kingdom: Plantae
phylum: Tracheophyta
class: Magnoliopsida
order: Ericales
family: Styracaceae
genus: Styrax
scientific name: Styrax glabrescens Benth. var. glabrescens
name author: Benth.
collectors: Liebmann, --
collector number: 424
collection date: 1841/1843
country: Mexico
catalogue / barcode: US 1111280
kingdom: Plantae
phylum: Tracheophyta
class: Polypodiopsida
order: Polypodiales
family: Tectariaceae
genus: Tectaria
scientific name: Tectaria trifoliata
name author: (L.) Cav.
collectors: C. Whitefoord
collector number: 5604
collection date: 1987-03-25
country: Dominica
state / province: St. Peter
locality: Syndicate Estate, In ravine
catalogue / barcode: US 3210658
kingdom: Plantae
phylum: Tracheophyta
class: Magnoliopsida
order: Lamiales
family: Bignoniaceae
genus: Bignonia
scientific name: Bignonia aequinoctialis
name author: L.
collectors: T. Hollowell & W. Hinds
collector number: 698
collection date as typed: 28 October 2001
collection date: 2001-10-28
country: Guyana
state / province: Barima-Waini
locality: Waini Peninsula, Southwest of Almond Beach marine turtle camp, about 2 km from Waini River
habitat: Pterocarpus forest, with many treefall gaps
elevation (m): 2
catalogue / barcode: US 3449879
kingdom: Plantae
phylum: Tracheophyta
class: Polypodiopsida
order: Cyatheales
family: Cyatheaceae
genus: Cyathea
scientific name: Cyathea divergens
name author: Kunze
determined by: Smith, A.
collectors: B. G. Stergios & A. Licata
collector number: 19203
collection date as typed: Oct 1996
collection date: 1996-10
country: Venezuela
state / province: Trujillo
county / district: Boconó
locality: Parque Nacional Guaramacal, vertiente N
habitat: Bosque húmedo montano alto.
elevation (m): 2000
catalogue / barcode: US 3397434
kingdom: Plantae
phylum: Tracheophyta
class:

» Task prompt: Pull out every line in the rows above that contains the string "author".

» Exercise answer:
name author: Benth.
name author: (L.) Cav.
name author: L.
name author: Kunze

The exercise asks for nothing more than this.